Görüşmenin ardından dernekten yapılan açıklamada şu ifadeler dikkat çekti:
“TÜRK-İŞ’in güçlü duruşu ve sizin liderliğinizle, bu önemli meselenin çözümüne bir adım daha yaklaştığımıza inanıyoruz.”
Hükümet cephesinden açıklama geldi mi?
Evet. AK Parti Grup Başkanvekili Muhammet Emin Akbaşoğlu, geçtiğimiz günlerde yaptığı açıklamada bu konunun sadece seçim döneminde gündeme gelen geçici bir vaat olmadığını, teknik çalışmaların seçim sonrası da devam edeceğini belirtti. Akbaşoğlu:
“Toplumun beklentilerini yok sayamayız. Bu durum seçim süreciyle sınırlı değildir, seçim sonrasında da çalışmalarımız devam edecek.” dedi.
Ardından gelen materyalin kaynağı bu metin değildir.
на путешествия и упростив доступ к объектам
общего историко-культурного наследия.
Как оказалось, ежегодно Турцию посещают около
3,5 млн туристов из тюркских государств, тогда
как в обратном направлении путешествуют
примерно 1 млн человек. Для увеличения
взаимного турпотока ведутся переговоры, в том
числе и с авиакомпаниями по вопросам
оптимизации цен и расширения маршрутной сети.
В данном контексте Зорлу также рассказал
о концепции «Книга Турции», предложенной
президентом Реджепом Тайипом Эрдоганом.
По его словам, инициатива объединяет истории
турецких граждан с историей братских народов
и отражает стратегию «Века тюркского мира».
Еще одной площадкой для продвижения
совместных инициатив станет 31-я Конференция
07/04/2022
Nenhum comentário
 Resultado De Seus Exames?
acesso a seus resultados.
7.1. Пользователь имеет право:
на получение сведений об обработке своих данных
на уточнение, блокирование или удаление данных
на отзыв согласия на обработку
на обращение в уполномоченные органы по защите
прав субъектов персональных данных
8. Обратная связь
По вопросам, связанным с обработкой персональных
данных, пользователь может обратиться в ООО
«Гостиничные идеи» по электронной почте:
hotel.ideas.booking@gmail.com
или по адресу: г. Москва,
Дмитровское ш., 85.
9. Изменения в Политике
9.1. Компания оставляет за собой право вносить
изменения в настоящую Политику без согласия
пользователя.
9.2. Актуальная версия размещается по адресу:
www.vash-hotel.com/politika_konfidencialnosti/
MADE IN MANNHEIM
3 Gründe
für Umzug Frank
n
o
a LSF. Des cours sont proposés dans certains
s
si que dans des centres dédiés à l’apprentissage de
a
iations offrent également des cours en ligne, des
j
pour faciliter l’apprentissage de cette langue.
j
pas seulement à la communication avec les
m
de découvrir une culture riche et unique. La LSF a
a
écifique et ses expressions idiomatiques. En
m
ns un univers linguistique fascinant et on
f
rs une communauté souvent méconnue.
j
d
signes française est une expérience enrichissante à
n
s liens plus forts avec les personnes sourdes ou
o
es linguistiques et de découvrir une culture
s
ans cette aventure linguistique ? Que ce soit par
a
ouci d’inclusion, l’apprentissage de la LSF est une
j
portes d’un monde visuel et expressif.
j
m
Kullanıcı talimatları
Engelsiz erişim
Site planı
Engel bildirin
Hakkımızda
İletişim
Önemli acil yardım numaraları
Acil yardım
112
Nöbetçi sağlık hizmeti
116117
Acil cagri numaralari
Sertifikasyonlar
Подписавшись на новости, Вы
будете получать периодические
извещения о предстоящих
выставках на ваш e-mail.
Bu açıklama, çözüm arayışında olan binlerce kişi için önemli bir umut kaynağı oldu.
Staj sigortası neden emeklilikte geçerli sayılmıyor?
Şu an yürürlükte olan mevzuata göre:
-
Staj ve çıraklık yapan kişilere iş kazası ve meslek hastalığı sigortası yapılmaktadır.
-
Bu süreçte emeklilik primi yatırılmadığı için emeklilik hesabına dahil edilmez.
-
Dolayısıyla kişi ne kadar erken çalışmaya başlarsa başlasın, staj dönemi sigortalılık başlangıcı olarak sayılmaz.
Peki bu durum hangi meslek gruplarında farklı uygulanıyor?
Bazı meslek gruplarına, staj ya da eğitim süreçlerinde farklı haklar tanınmıştır:
-
Avukatlar, baro stajlarını borçlanarak emeklilik hesabına dahil edebiliyor.
-
Doktorlar, uzmanlık eğitimlerinde geçen süreleri emeklilik hesabına katabiliyor.
-
Ancak çıraklık eğitimi gören teknik lise ve meslek lisesi mezunları bu haklardan yararlanamıyor.
Bu durum ise kamuoyunda eşitlik ilkesine aykırı olarak değerlendiriliyor.
Hangi çözüm formülleri üzerinde duruluyor?
Gündemde iki ana formül bulunuyor:
-
Staj ve çıraklık sürelerinin doğrudan sigorta başlangıcı olarak kabul edilmesi
→ Bu formül, geçmişte çırak ya da stajyer olarak çalışmış kişilerin o tarihten itibaren sigortalı sayılması anlamına geliyor. -
İsteğe bağlı borçlanma yoluyla emeklilik hesaplamasına dahil edilmesi
→ Bu formülde ise kişi belirli bir bedel karşılığında o süreleri borçlanarak emeklilik süresine ekleyebilecek.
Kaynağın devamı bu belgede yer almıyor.